Russ Pitts woke me this afternoon with a phone call. He told me that they needed someone to fill in for a columnist that wasn’t double-checking all his facts. I’m not sure what they were drinking when they made that decision, but Russ seems to think it’s a good idea. Perhaps it was the small matter of the money I still owe him from that time we went to Vegas… Let’s just say he they don’t call him Russ “The Don” Pittsinelli for nothing. That means that until they find my body in a landfill somewhere, I will be filling in for the last Reliable Source writer who reportedly moved to Omaha in the middle of the night.
This week, we have gossip from the Tokyo Game Show, an insider’s perspective on what really happened with Halo Recon, and much more.
Was there a secret canceled Halo 3 project? No, I am not talking about the canceled Halo 3 MMO. Sources at Bungie would neither confirm nor deny that Halo 3: Recon and Halo 3: ODST were actually two separate projects and not a just a re-branding as Bungie originally claimed. One rumor has it that Halo: Recon was actually developed by another company (Not saying who, but it rhymes with Pykroloft Moodios) and was canceled after developers discovered that elements of the game were incongruous.

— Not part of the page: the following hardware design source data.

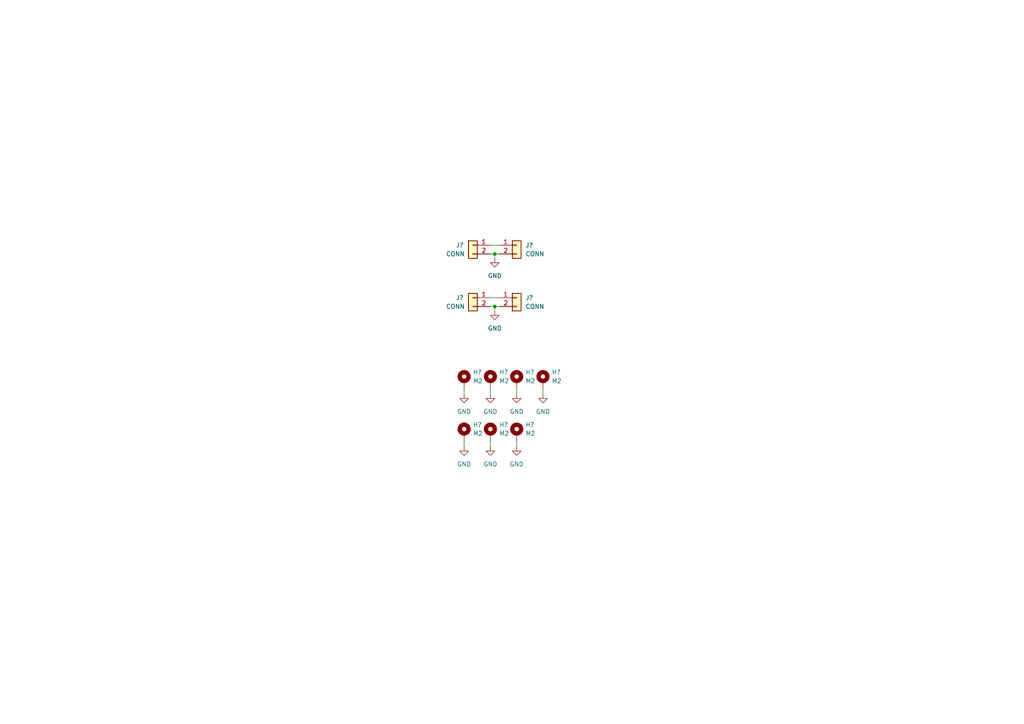
<source format=kicad_sch>
(kicad_sch (version 20211123) (generator eeschema)

  (uuid e63e39d7-6ac0-4ffd-8aa3-1841a4541b55)

  (paper "A4")

  

  (junction (at 143.51 73.66) (diameter 0) (color 0 0 0 0)
    (uuid 743342c3-1031-4be5-85f5-035a8da720e8)
  )
  (junction (at 143.51 88.9) (diameter 0) (color 0 0 0 0)
    (uuid fc854c6b-6685-4ac8-b678-1467af47b1bc)
  )

  (wire (pts (xy 142.24 86.36) (xy 144.78 86.36))
    (stroke (width 0) (type default) (color 0 0 0 0))
    (uuid 009a5d4e-095d-47ec-b5db-38c793a88d18)
  )
  (wire (pts (xy 134.62 113.03) (xy 134.62 114.3))
    (stroke (width 0) (type default) (color 0 0 0 0))
    (uuid 30ff3d37-e02b-46c5-bdaa-3e417882616b)
  )
  (wire (pts (xy 142.24 88.9) (xy 143.51 88.9))
    (stroke (width 0) (type default) (color 0 0 0 0))
    (uuid 3443a8d1-6030-4f7d-b580-a766c0c6fd06)
  )
  (wire (pts (xy 142.24 73.66) (xy 143.51 73.66))
    (stroke (width 0) (type default) (color 0 0 0 0))
    (uuid 41b76f64-7406-47a5-b12d-dbe23acaa84f)
  )
  (wire (pts (xy 143.51 73.66) (xy 143.51 74.93))
    (stroke (width 0) (type default) (color 0 0 0 0))
    (uuid 4ce72831-fc1c-4ca6-a049-473391f450f2)
  )
  (wire (pts (xy 142.24 113.03) (xy 142.24 114.3))
    (stroke (width 0) (type default) (color 0 0 0 0))
    (uuid 4d56ed3a-0d20-49ae-ba71-12ca36a3eeb7)
  )
  (wire (pts (xy 142.24 128.27) (xy 142.24 129.54))
    (stroke (width 0) (type default) (color 0 0 0 0))
    (uuid 75ceeb26-18a5-4360-b8ae-63937e72f4fd)
  )
  (wire (pts (xy 143.51 88.9) (xy 144.78 88.9))
    (stroke (width 0) (type default) (color 0 0 0 0))
    (uuid 9d3ab446-a4d7-4eb1-99fc-9cb2c1a537b7)
  )
  (wire (pts (xy 143.51 73.66) (xy 144.78 73.66))
    (stroke (width 0) (type default) (color 0 0 0 0))
    (uuid a8418fd3-c3ee-4db2-96c7-87cd9a057c45)
  )
  (wire (pts (xy 157.48 113.03) (xy 157.48 114.3))
    (stroke (width 0) (type default) (color 0 0 0 0))
    (uuid bee2e11a-0b64-44e2-8c29-4c0c31b2264f)
  )
  (wire (pts (xy 149.86 113.03) (xy 149.86 114.3))
    (stroke (width 0) (type default) (color 0 0 0 0))
    (uuid d9d8767a-f1c1-4f00-b775-6d4cbe435572)
  )
  (wire (pts (xy 143.51 88.9) (xy 143.51 90.17))
    (stroke (width 0) (type default) (color 0 0 0 0))
    (uuid dd178337-09e7-4d25-bf69-efa2b5203aa9)
  )
  (wire (pts (xy 149.86 128.27) (xy 149.86 129.54))
    (stroke (width 0) (type default) (color 0 0 0 0))
    (uuid e85660a9-f33f-4100-a292-06f04e90368d)
  )
  (wire (pts (xy 134.62 128.27) (xy 134.62 129.54))
    (stroke (width 0) (type default) (color 0 0 0 0))
    (uuid fac62871-f880-479a-8a58-65b22a1fceb1)
  )
  (wire (pts (xy 142.24 71.12) (xy 144.78 71.12))
    (stroke (width 0) (type default) (color 0 0 0 0))
    (uuid ff68f064-b003-4c2a-b55f-e7f826c08a14)
  )

  (symbol (lib_id "power:GND") (at 149.86 114.3 0) (unit 1)
    (in_bom yes) (on_board yes) (fields_autoplaced)
    (uuid 160ece0c-38ca-44a1-9868-5945540166d7)
    (property "Reference" "#PWR?" (id 0) (at 149.86 120.65 0)
      (effects (font (size 1.27 1.27)) hide)
    )
    (property "Value" "GND" (id 1) (at 149.86 119.38 0))
    (property "Footprint" "" (id 2) (at 149.86 114.3 0)
      (effects (font (size 1.27 1.27)) hide)
    )
    (property "Datasheet" "" (id 3) (at 149.86 114.3 0)
      (effects (font (size 1.27 1.27)) hide)
    )
    (pin "1" (uuid 6e68369b-0bef-4c8c-a6b9-1ab2bdf01082))
  )

  (symbol (lib_id "power:GND") (at 149.86 129.54 0) (unit 1)
    (in_bom yes) (on_board yes) (fields_autoplaced)
    (uuid 2b62e4a5-b78b-47e4-a97a-712f3fc30d00)
    (property "Reference" "#PWR?" (id 0) (at 149.86 135.89 0)
      (effects (font (size 1.27 1.27)) hide)
    )
    (property "Value" "GND" (id 1) (at 149.86 134.62 0))
    (property "Footprint" "" (id 2) (at 149.86 129.54 0)
      (effects (font (size 1.27 1.27)) hide)
    )
    (property "Datasheet" "" (id 3) (at 149.86 129.54 0)
      (effects (font (size 1.27 1.27)) hide)
    )
    (pin "1" (uuid 238ea273-ed9a-4612-bbdf-9ad56281636a))
  )

  (symbol (lib_id "power:GND") (at 142.24 114.3 0) (unit 1)
    (in_bom yes) (on_board yes) (fields_autoplaced)
    (uuid 2f3f94ab-de67-4b3c-97dd-703f1d19efee)
    (property "Reference" "#PWR?" (id 0) (at 142.24 120.65 0)
      (effects (font (size 1.27 1.27)) hide)
    )
    (property "Value" "GND" (id 1) (at 142.24 119.38 0))
    (property "Footprint" "" (id 2) (at 142.24 114.3 0)
      (effects (font (size 1.27 1.27)) hide)
    )
    (property "Datasheet" "" (id 3) (at 142.24 114.3 0)
      (effects (font (size 1.27 1.27)) hide)
    )
    (pin "1" (uuid 2de86dde-1ba6-4500-9110-c783e2d70d44))
  )

  (symbol (lib_id "Connector_Generic:Conn_01x02") (at 149.86 86.36 0) (unit 1)
    (in_bom yes) (on_board yes) (fields_autoplaced)
    (uuid 3688310b-0d7d-49d0-9805-c6f97b9dc709)
    (property "Reference" "J?" (id 0) (at 152.4 86.3599 0)
      (effects (font (size 1.27 1.27)) (justify left))
    )
    (property "Value" "CONN" (id 1) (at 152.4 88.8999 0)
      (effects (font (size 1.27 1.27)) (justify left))
    )
    (property "Footprint" "modular-rf-bench-footprints:edge-connector" (id 2) (at 149.86 86.36 0)
      (effects (font (size 1.27 1.27)) hide)
    )
    (property "Datasheet" "~" (id 3) (at 149.86 86.36 0)
      (effects (font (size 1.27 1.27)) hide)
    )
    (pin "1" (uuid 4aee0067-e389-41e2-b2dc-5a687655c0ac))
    (pin "2" (uuid ed5b36bd-5863-4495-b54f-1d3f47fadc0c))
  )

  (symbol (lib_id "Mechanical:MountingHole_Pad") (at 149.86 110.49 0) (unit 1)
    (in_bom yes) (on_board yes) (fields_autoplaced)
    (uuid 4209263b-1bc8-47b7-be21-939e7605cdc9)
    (property "Reference" "H?" (id 0) (at 152.4 107.9499 0)
      (effects (font (size 1.27 1.27)) (justify left))
    )
    (property "Value" "M2" (id 1) (at 152.4 110.4899 0)
      (effects (font (size 1.27 1.27)) (justify left))
    )
    (property "Footprint" "modular-rf-bench-footprints:M2-hole" (id 2) (at 149.86 110.49 0)
      (effects (font (size 1.27 1.27)) hide)
    )
    (property "Datasheet" "~" (id 3) (at 149.86 110.49 0)
      (effects (font (size 1.27 1.27)) hide)
    )
    (pin "1" (uuid ad5d4114-5471-4b80-9398-62ca05caefe6))
  )

  (symbol (lib_id "Connector_Generic:Conn_01x02") (at 149.86 71.12 0) (unit 1)
    (in_bom yes) (on_board yes) (fields_autoplaced)
    (uuid 45884597-7014-4461-83ee-9975c42b9a53)
    (property "Reference" "J?" (id 0) (at 152.4 71.1199 0)
      (effects (font (size 1.27 1.27)) (justify left))
    )
    (property "Value" "CONN" (id 1) (at 152.4 73.6599 0)
      (effects (font (size 1.27 1.27)) (justify left))
    )
    (property "Footprint" "modular-rf-bench-footprints:edge-connector" (id 2) (at 149.86 71.12 0)
      (effects (font (size 1.27 1.27)) hide)
    )
    (property "Datasheet" "~" (id 3) (at 149.86 71.12 0)
      (effects (font (size 1.27 1.27)) hide)
    )
    (pin "1" (uuid e4e20505-1208-4100-a4aa-676f50844c06))
    (pin "2" (uuid 79770cd5-32d7-429a-8248-0d9e6212231a))
  )

  (symbol (lib_id "power:GND") (at 143.51 90.17 0) (unit 1)
    (in_bom yes) (on_board yes) (fields_autoplaced)
    (uuid 5eb1cea1-f321-48f1-9013-d22212a31900)
    (property "Reference" "#PWR?" (id 0) (at 143.51 96.52 0)
      (effects (font (size 1.27 1.27)) hide)
    )
    (property "Value" "GND" (id 1) (at 143.51 95.25 0))
    (property "Footprint" "" (id 2) (at 143.51 90.17 0)
      (effects (font (size 1.27 1.27)) hide)
    )
    (property "Datasheet" "" (id 3) (at 143.51 90.17 0)
      (effects (font (size 1.27 1.27)) hide)
    )
    (pin "1" (uuid aad1b273-e30d-4478-a3b9-78460a7af6d6))
  )

  (symbol (lib_id "Mechanical:MountingHole_Pad") (at 134.62 110.49 0) (unit 1)
    (in_bom yes) (on_board yes) (fields_autoplaced)
    (uuid 7528c3ef-1466-481c-8490-4d8c1284a334)
    (property "Reference" "H?" (id 0) (at 137.16 107.9499 0)
      (effects (font (size 1.27 1.27)) (justify left))
    )
    (property "Value" "M2" (id 1) (at 137.16 110.4899 0)
      (effects (font (size 1.27 1.27)) (justify left))
    )
    (property "Footprint" "modular-rf-bench-footprints:M2-hole" (id 2) (at 134.62 110.49 0)
      (effects (font (size 1.27 1.27)) hide)
    )
    (property "Datasheet" "~" (id 3) (at 134.62 110.49 0)
      (effects (font (size 1.27 1.27)) hide)
    )
    (pin "1" (uuid 954cb567-fc2b-4b8d-918a-46eb7b1f43e2))
  )

  (symbol (lib_id "Mechanical:MountingHole_Pad") (at 142.24 125.73 0) (unit 1)
    (in_bom yes) (on_board yes) (fields_autoplaced)
    (uuid 8c54937d-9ea6-4999-a298-1d663afd5ff5)
    (property "Reference" "H?" (id 0) (at 144.78 123.1899 0)
      (effects (font (size 1.27 1.27)) (justify left))
    )
    (property "Value" "M2" (id 1) (at 144.78 125.7299 0)
      (effects (font (size 1.27 1.27)) (justify left))
    )
    (property "Footprint" "modular-rf-bench-footprints:M2-hole" (id 2) (at 142.24 125.73 0)
      (effects (font (size 1.27 1.27)) hide)
    )
    (property "Datasheet" "~" (id 3) (at 142.24 125.73 0)
      (effects (font (size 1.27 1.27)) hide)
    )
    (pin "1" (uuid d77b43c6-84c9-46d8-9cd9-9b61f94718fd))
  )

  (symbol (lib_id "Mechanical:MountingHole_Pad") (at 149.86 125.73 0) (unit 1)
    (in_bom yes) (on_board yes) (fields_autoplaced)
    (uuid 9121e190-980d-443a-bf56-8f4a18a36507)
    (property "Reference" "H?" (id 0) (at 152.4 123.1899 0)
      (effects (font (size 1.27 1.27)) (justify left))
    )
    (property "Value" "M2" (id 1) (at 152.4 125.7299 0)
      (effects (font (size 1.27 1.27)) (justify left))
    )
    (property "Footprint" "modular-rf-bench-footprints:M2-hole" (id 2) (at 149.86 125.73 0)
      (effects (font (size 1.27 1.27)) hide)
    )
    (property "Datasheet" "~" (id 3) (at 149.86 125.73 0)
      (effects (font (size 1.27 1.27)) hide)
    )
    (pin "1" (uuid 08006d6d-bcb2-4e56-8ebe-2829a508bee8))
  )

  (symbol (lib_id "power:GND") (at 143.51 74.93 0) (unit 1)
    (in_bom yes) (on_board yes) (fields_autoplaced)
    (uuid a54c65d7-c047-4608-b791-196726bc760e)
    (property "Reference" "#PWR?" (id 0) (at 143.51 81.28 0)
      (effects (font (size 1.27 1.27)) hide)
    )
    (property "Value" "GND" (id 1) (at 143.51 80.01 0))
    (property "Footprint" "" (id 2) (at 143.51 74.93 0)
      (effects (font (size 1.27 1.27)) hide)
    )
    (property "Datasheet" "" (id 3) (at 143.51 74.93 0)
      (effects (font (size 1.27 1.27)) hide)
    )
    (pin "1" (uuid c0d97364-2929-4c14-88da-f4ac2ab4ebde))
  )

  (symbol (lib_id "Connector_Generic:Conn_01x02") (at 137.16 71.12 0) (mirror y) (unit 1)
    (in_bom yes) (on_board yes)
    (uuid a63bc584-eeb6-40c6-8804-6cb35a542b24)
    (property "Reference" "J?" (id 0) (at 133.35 71.12 0))
    (property "Value" "CONN" (id 1) (at 132.08 73.66 0))
    (property "Footprint" "modular-rf-bench-footprints:edge-connector" (id 2) (at 137.16 71.12 0)
      (effects (font (size 1.27 1.27)) hide)
    )
    (property "Datasheet" "~" (id 3) (at 137.16 71.12 0)
      (effects (font (size 1.27 1.27)) hide)
    )
    (pin "1" (uuid 89e5d9c8-0bb3-4443-b8fd-6941fecb950e))
    (pin "2" (uuid 0b7445ea-e103-4e5b-9a00-dd53e991655e))
  )

  (symbol (lib_id "power:GND") (at 142.24 129.54 0) (unit 1)
    (in_bom yes) (on_board yes) (fields_autoplaced)
    (uuid a98c7327-b998-467d-b059-f33429cbccd8)
    (property "Reference" "#PWR?" (id 0) (at 142.24 135.89 0)
      (effects (font (size 1.27 1.27)) hide)
    )
    (property "Value" "GND" (id 1) (at 142.24 134.62 0))
    (property "Footprint" "" (id 2) (at 142.24 129.54 0)
      (effects (font (size 1.27 1.27)) hide)
    )
    (property "Datasheet" "" (id 3) (at 142.24 129.54 0)
      (effects (font (size 1.27 1.27)) hide)
    )
    (pin "1" (uuid 27204756-4e91-46a4-94e3-31d79a934cca))
  )

  (symbol (lib_id "Mechanical:MountingHole_Pad") (at 134.62 125.73 0) (unit 1)
    (in_bom yes) (on_board yes) (fields_autoplaced)
    (uuid ab9595db-a680-4bad-a72b-55da1a3d5069)
    (property "Reference" "H?" (id 0) (at 137.16 123.1899 0)
      (effects (font (size 1.27 1.27)) (justify left))
    )
    (property "Value" "M2" (id 1) (at 137.16 125.7299 0)
      (effects (font (size 1.27 1.27)) (justify left))
    )
    (property "Footprint" "modular-rf-bench-footprints:M2-hole" (id 2) (at 134.62 125.73 0)
      (effects (font (size 1.27 1.27)) hide)
    )
    (property "Datasheet" "~" (id 3) (at 134.62 125.73 0)
      (effects (font (size 1.27 1.27)) hide)
    )
    (pin "1" (uuid f8a7b39b-8799-4b90-8fe7-fd4be73f1311))
  )

  (symbol (lib_id "Mechanical:MountingHole_Pad") (at 157.48 110.49 0) (unit 1)
    (in_bom yes) (on_board yes) (fields_autoplaced)
    (uuid b4d14dcb-56f6-45e3-a696-8c7767c8ef0b)
    (property "Reference" "H?" (id 0) (at 160.02 107.9499 0)
      (effects (font (size 1.27 1.27)) (justify left))
    )
    (property "Value" "M2" (id 1) (at 160.02 110.4899 0)
      (effects (font (size 1.27 1.27)) (justify left))
    )
    (property "Footprint" "modular-rf-bench-footprints:M2-hole" (id 2) (at 157.48 110.49 0)
      (effects (font (size 1.27 1.27)) hide)
    )
    (property "Datasheet" "~" (id 3) (at 157.48 110.49 0)
      (effects (font (size 1.27 1.27)) hide)
    )
    (pin "1" (uuid a2974a54-1774-400a-ad36-fab9e3fc4a3c))
  )

  (symbol (lib_id "power:GND") (at 157.48 114.3 0) (unit 1)
    (in_bom yes) (on_board yes) (fields_autoplaced)
    (uuid b6fe169d-eb34-410a-a680-0bde0a0fda56)
    (property "Reference" "#PWR?" (id 0) (at 157.48 120.65 0)
      (effects (font (size 1.27 1.27)) hide)
    )
    (property "Value" "GND" (id 1) (at 157.48 119.38 0))
    (property "Footprint" "" (id 2) (at 157.48 114.3 0)
      (effects (font (size 1.27 1.27)) hide)
    )
    (property "Datasheet" "" (id 3) (at 157.48 114.3 0)
      (effects (font (size 1.27 1.27)) hide)
    )
    (pin "1" (uuid f541095d-d65b-4abf-ba68-80de8d9b64d5))
  )

  (symbol (lib_id "power:GND") (at 134.62 114.3 0) (unit 1)
    (in_bom yes) (on_board yes) (fields_autoplaced)
    (uuid b9ccdb07-26ea-4761-ad36-c6c26d163692)
    (property "Reference" "#PWR?" (id 0) (at 134.62 120.65 0)
      (effects (font (size 1.27 1.27)) hide)
    )
    (property "Value" "GND" (id 1) (at 134.62 119.38 0))
    (property "Footprint" "" (id 2) (at 134.62 114.3 0)
      (effects (font (size 1.27 1.27)) hide)
    )
    (property "Datasheet" "" (id 3) (at 134.62 114.3 0)
      (effects (font (size 1.27 1.27)) hide)
    )
    (pin "1" (uuid 30bf9c09-7d25-4fe7-8c88-5e8cb6b43680))
  )

  (symbol (lib_id "Connector_Generic:Conn_01x02") (at 137.16 86.36 0) (mirror y) (unit 1)
    (in_bom yes) (on_board yes)
    (uuid c68d9a05-d48a-433e-894d-8be5c2c499a9)
    (property "Reference" "J?" (id 0) (at 133.35 86.36 0))
    (property "Value" "CONN" (id 1) (at 132.08 88.9 0))
    (property "Footprint" "modular-rf-bench-footprints:edge-connector" (id 2) (at 137.16 86.36 0)
      (effects (font (size 1.27 1.27)) hide)
    )
    (property "Datasheet" "~" (id 3) (at 137.16 86.36 0)
      (effects (font (size 1.27 1.27)) hide)
    )
    (pin "1" (uuid 63accf1b-0040-4c38-8db9-c272a1846175))
    (pin "2" (uuid 25dc4829-70c8-4db4-9bff-44d835c59375))
  )

  (symbol (lib_id "Mechanical:MountingHole_Pad") (at 142.24 110.49 0) (unit 1)
    (in_bom yes) (on_board yes) (fields_autoplaced)
    (uuid caadc5d5-3c08-4e6b-9f02-19c5c337d1c7)
    (property "Reference" "H?" (id 0) (at 144.78 107.9499 0)
      (effects (font (size 1.27 1.27)) (justify left))
    )
    (property "Value" "M2" (id 1) (at 144.78 110.4899 0)
      (effects (font (size 1.27 1.27)) (justify left))
    )
    (property "Footprint" "modular-rf-bench-footprints:M2-hole" (id 2) (at 142.24 110.49 0)
      (effects (font (size 1.27 1.27)) hide)
    )
    (property "Datasheet" "~" (id 3) (at 142.24 110.49 0)
      (effects (font (size 1.27 1.27)) hide)
    )
    (pin "1" (uuid fe90a7d7-feef-4b1a-b99e-d52280fdda8e))
  )

  (symbol (lib_id "power:GND") (at 134.62 129.54 0) (unit 1)
    (in_bom yes) (on_board yes) (fields_autoplaced)
    (uuid df8abdc5-3bdc-49c6-9cb0-74a7298fc023)
    (property "Reference" "#PWR?" (id 0) (at 134.62 135.89 0)
      (effects (font (size 1.27 1.27)) hide)
    )
    (property "Value" "GND" (id 1) (at 134.62 134.62 0))
    (property "Footprint" "" (id 2) (at 134.62 129.54 0)
      (effects (font (size 1.27 1.27)) hide)
    )
    (property "Datasheet" "" (id 3) (at 134.62 129.54 0)
      (effects (font (size 1.27 1.27)) hide)
    )
    (pin "1" (uuid 80913f86-393a-46cc-9cdc-441ae9cc10a1))
  )

  (sheet_instances
    (path "/" (page "1"))
  )

  (symbol_instances
    (path "/160ece0c-38ca-44a1-9868-5945540166d7"
      (reference "#PWR?") (unit 1) (value "GND") (footprint "")
    )
    (path "/2b62e4a5-b78b-47e4-a97a-712f3fc30d00"
      (reference "#PWR?") (unit 1) (value "GND") (footprint "")
    )
    (path "/2f3f94ab-de67-4b3c-97dd-703f1d19efee"
      (reference "#PWR?") (unit 1) (value "GND") (footprint "")
    )
    (path "/5eb1cea1-f321-48f1-9013-d22212a31900"
      (reference "#PWR?") (unit 1) (value "GND") (footprint "")
    )
    (path "/a54c65d7-c047-4608-b791-196726bc760e"
      (reference "#PWR?") (unit 1) (value "GND") (footprint "")
    )
    (path "/a98c7327-b998-467d-b059-f33429cbccd8"
      (reference "#PWR?") (unit 1) (value "GND") (footprint "")
    )
    (path "/b6fe169d-eb34-410a-a680-0bde0a0fda56"
      (reference "#PWR?") (unit 1) (value "GND") (footprint "")
    )
    (path "/b9ccdb07-26ea-4761-ad36-c6c26d163692"
      (reference "#PWR?") (unit 1) (value "GND") (footprint "")
    )
    (path "/df8abdc5-3bdc-49c6-9cb0-74a7298fc023"
      (reference "#PWR?") (unit 1) (value "GND") (footprint "")
    )
    (path "/4209263b-1bc8-47b7-be21-939e7605cdc9"
      (reference "H?") (unit 1) (value "M2") (footprint "modular-rf-bench-footprints:M2-hole")
    )
    (path "/7528c3ef-1466-481c-8490-4d8c1284a334"
      (reference "H?") (unit 1) (value "M2") (footprint "modular-rf-bench-footprints:M2-hole")
    )
    (path "/8c54937d-9ea6-4999-a298-1d663afd5ff5"
      (reference "H?") (unit 1) (value "M2") (footprint "modular-rf-bench-footprints:M2-hole")
    )
    (path "/9121e190-980d-443a-bf56-8f4a18a36507"
      (reference "H?") (unit 1) (value "M2") (footprint "modular-rf-bench-footprints:M2-hole")
    )
    (path "/ab9595db-a680-4bad-a72b-55da1a3d5069"
      (reference "H?") (unit 1) (value "M2") (footprint "modular-rf-bench-footprints:M2-hole")
    )
    (path "/b4d14dcb-56f6-45e3-a696-8c7767c8ef0b"
      (reference "H?") (unit 1) (value "M2") (footprint "modular-rf-bench-footprints:M2-hole")
    )
    (path "/caadc5d5-3c08-4e6b-9f02-19c5c337d1c7"
      (reference "H?") (unit 1) (value "M2") (footprint "modular-rf-bench-footprints:M2-hole")
    )
    (path "/3688310b-0d7d-49d0-9805-c6f97b9dc709"
      (reference "J?") (unit 1) (value "CONN") (footprint "modular-rf-bench-footprints:edge-connector")
    )
    (path "/45884597-7014-4461-83ee-9975c42b9a53"
      (reference "J?") (unit 1) (value "CONN") (footprint "modular-rf-bench-footprints:edge-connector")
    )
    (path "/a63bc584-eeb6-40c6-8804-6cb35a542b24"
      (reference "J?") (unit 1) (value "CONN") (footprint "modular-rf-bench-footprints:edge-connector")
    )
    (path "/c68d9a05-d48a-433e-894d-8be5c2c499a9"
      (reference "J?") (unit 1) (value "CONN") (footprint "modular-rf-bench-footprints:edge-connector")
    )
  )
)

</source>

Reportedly Recon featured Halo 3 story elements but used Splinter Cell-esque stealth gameplay mechanics. Our source also alluded that Bungie had to step in at the last moment and salvage what they could of the project to make the September deadline. This might explain the length of the game, as well as Microsoft’s ardent defense of the game’s price.
Remember Nintendo’s handheld before the Gameboy? No? Remember asking someone for the time just so you could watch him pull out a bitchin’ flip-screen LED Donkey Kong game and give you the time punctuated with the word “dude?” No? Me either, but that’s not stopping Nintendo from resurrecting their Game & Watch handhelds. The games rumored to be getting their very own Game & Watch’s are Wii Winter Sports, Assassin’s Creed II and Guitar Hero. I can’t think of anything that brings more joy to children than monochrome games and telling time. We’ve included leaked pictures of Assassin’s Creed II for Game & Watch. We promise we’ll do our best to get you more screens as this story unfolds.
Good news if you are unemployed and planning to stay that way after the holiday season. Games pushed back until spring may be further delayed to make way for what analysts are calling “residual Call of Duty: Modern Warfare 2 sales.” Experts are suggesting that publishers are worried the Activision juggernaut is simply too popular to release another game within the same six-month timeframe of Modern Warfare 2’s release. I promised my source that I wouldn’t give any specifics about which games would be further delayed, but you shouldn’t be expecting to slay any dragons with Marilyn Manson until Q4 2010.
Keiji Inafune is disappointed with the Tokyo Game Show. Late last week, he threw a fit on the showroom floor in front of Destructoid reporters and said that the Japanese game industry was finished. Perhaps a sentiment shared by some who noticed that most of the show was dedicated to Xbox, EA and Activision. Western developers were quick to point out, however, that this sudden outburst may have been anger over having his baby,Dead Rising, ripped from his arms and given to an American 3rd party developer, Blue Castle Games, which is only known for its baseball games.
I am not sure I blame Mr. Inafune for being a little depressed over what was once primarily a showcase for Japanese products. A lot of the smaller Japanese developers didn’t show up this year and the only way you could tell TGS apart from the myriad of game conventions this year was the nationality of the people handing out convention maps at the door.
Instead, all the big players made appearances to cash in on the last PR opportunity before the Christmas shopping blitzkrieg. Worse than that, there was barely any buzz about anything that could be considered wholly Japanese. In comparison, the 2007 TGS featured MGS 4, Umbrella Chronicles, No More Heroes, Time Crisis 4 and whatever this is. This year’s big stories were Crackdown, Alan Wake, Assassins Creed, Natal and a freakin’ Zelda game produced by EA to capture more of the Japanese market. Even Japanese developers announced a partnership with evil casual game masterminds at PopCap in the shape of Gyromancer, a title which could easily be about a wizard and his delicious Greek sandwiches.
Remember when E3 closed its floor to the public? Maybe they had it right. A trade show is supposed to be about sharing fresh ideas between companies. How is that going to happen when you have PR teams whoring out games to consumers instead companies networking and sharing tips on how to overuse film grain and bloom effects?
I’d like to take a moment before I go to comfort Japanese developers. Keiji Ianfune may be right about the current state of Japanese games, but I doubt that the Japanese game’s industry will ever become completely irrelevant. After all, there will always be a market for creepy porn games.